WHAT TO WORK ON:
Give back the whole listing below exactly.

SUPPLIED MATERIAL:
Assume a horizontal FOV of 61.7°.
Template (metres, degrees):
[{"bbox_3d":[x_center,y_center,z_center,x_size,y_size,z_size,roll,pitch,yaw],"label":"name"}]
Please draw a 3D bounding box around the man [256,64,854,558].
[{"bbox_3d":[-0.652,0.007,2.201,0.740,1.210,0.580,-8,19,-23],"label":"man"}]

EXERCISE SOLUTION:
Assume a horizontal FOV of 61.7°.
Template (metres, degrees):
[{"bbox_3d":[x_center,y_center,z_center,x_size,y_size,z_size,roll,pitch,yaw],"label":"name"}]
Please draw a 3D bounding box around the man [256,64,854,558].
[{"bbox_3d":[-0.652,0.007,2.201,0.740,1.210,0.580,-8,19,-23],"label":"man"}]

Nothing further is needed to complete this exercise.